Améliorer la clarté des objectifs : le but principal doit être de transmettre la confiance, grâce à une stratégie de communication inscrite dans une politique globale pour résoudre les problèmes sous-jacents. La communication ne doit pas être perçue comme une « tactique dilatoire » servant à détourner l'attention du public de la problématique centrale. Il est à noter que les déclarations publiques faites dans le but d'apaiser les marchés et de «gagner du temps», mais qui n'abordent pas les causes sous-jacentes des crises, ne fonctionneront pas et peuvent nuire considérablement à la crédibilité des autorités (FMI, 2020) ;

renforcer le contenu de la communication : la rédaction des messages doit prendre en considération les trois angles ci-après :

- description du problème, avec un accent sur son origine, sa durée estimée et les mesures prises pour l'endiguer.
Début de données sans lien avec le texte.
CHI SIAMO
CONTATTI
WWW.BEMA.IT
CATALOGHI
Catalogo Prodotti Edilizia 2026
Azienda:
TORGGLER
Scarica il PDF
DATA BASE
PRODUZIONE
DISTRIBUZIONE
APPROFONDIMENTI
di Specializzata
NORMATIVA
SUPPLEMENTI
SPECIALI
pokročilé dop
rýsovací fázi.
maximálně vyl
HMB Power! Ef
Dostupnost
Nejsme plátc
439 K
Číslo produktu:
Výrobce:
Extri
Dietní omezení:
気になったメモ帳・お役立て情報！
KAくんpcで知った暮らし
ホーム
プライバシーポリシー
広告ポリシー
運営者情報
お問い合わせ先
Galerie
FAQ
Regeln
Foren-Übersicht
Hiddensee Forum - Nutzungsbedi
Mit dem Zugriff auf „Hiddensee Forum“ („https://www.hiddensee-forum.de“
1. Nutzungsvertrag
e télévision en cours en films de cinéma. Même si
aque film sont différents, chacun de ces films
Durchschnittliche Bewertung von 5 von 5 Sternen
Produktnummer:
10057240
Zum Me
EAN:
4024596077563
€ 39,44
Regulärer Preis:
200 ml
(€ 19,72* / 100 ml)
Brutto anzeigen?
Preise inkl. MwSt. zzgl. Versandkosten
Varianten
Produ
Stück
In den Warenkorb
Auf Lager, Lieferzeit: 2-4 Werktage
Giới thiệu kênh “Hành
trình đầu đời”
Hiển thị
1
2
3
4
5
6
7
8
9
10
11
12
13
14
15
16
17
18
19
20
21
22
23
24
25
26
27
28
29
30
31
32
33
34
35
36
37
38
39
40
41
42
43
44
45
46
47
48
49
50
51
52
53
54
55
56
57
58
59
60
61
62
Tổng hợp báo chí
Les réponses politiques devraient être liées à la préoccupation fondamentale du public : la sécurité dans tous ces aspects (physique, économique et financière) ;

- stratégie d'annonce de mauvaises nouvelles en termes clairs, définitifs mais pas alarmants : les statistiques relatives aux cas enregistrés, aux décès, à l'impact sur l'économie, etc. doivent faire l'objet de vérification avant toute communication. Revenir sur des indicateurs déjà publiés sans qu'il n'y ait d'éléments nouveaux pertinents entame la confiance. Par ailleurs, la communication des problèmes dont aucune solution n'est proposée est de nature à augmente l'incertitude et, par ricochet, la spéculation ;

- dosage optimal de promesses et de réalisme : annoncer être en mesure de résoudre tous les problèmes nés de la crise sanitaire est prétentieux et très risqué. Le public averti n'y croira carrément pas, estimant qu'il s'agit de discours démagogiques, et la population, une fois désillusionnée, n'accordera plus de crédit aux autorités ;

veiller à parler d'une seule voix : les autorités investies doivent communiquer de manière claire et cohérente, sans contradictions ni incohérence. Les prises de paroles doivent de compléter et non se « bousculer » ;

renforcer la coordination des différents segments et axes de communication et mettre en place une cellule de crise chargée de réagir aux « attaques des médias ». Elle devra préparer des réponses fortes et en cohérence avec la politique globale afin d'affirmer la position des décideurs politiques. Les personnes pouvant communiquer doivent être dûment mandatées (porte-parole) et suffisamment préparées (connaissance de l'historique, information sur les études transversales passées et récentes, mesures prises par le Gouvernement, maîtrise de l'art de communiquer) ;

mettre en œuvre une stratégie de communication basée sur la sensibilisation communautaire par le bas suivant la proposition de Birane Faye (2020), partant du cas du Sénégal. En effet, ce chercheur a évalué la communication des pouvoirs publics sénégalais en ce contexte de crise sanitaire avant de souligner qu'il convient de renforcer l'harmonisation de la communication avec tous les partenaires de la lutte (les acteurs publics, la plate-forme des ONG, les différents groupes de presse). La communication par le bas, adaptée et contextualisée est essentielle : une campagne de sensibilisation à l'échelle nationale devrait faire intervenir les acteurs communautaires, notamment par le biais des visites à domicile. Elle produit de meilleurs résultats qu'une communication de masse et focalisée sur la peur, avec des slogans comme « la Covid-19 tue », « restez chez vous ». De tels modes de traitement de l'information sont anxiogènes et suscitent des comportements jugés irrationnels. En effet, c'est une chose d'appeler des populations entières à rester chez elles ; c'en est une autre de les amener à comprendre pourquoi ces mesures extrêmes sont essentielles et s'assurer ainsi qu'elles seront bien respectées. Les leçons apprises des épidémies précédentes montrent qu'il est nécessaire de communiquer de façon à amener les populations à identifier les risques, à évaluer et comprendre leurs vulnérabilités. C'est ce qui peut les inciter à adopter les bons comportements et à s'approprier les mesures de lutte.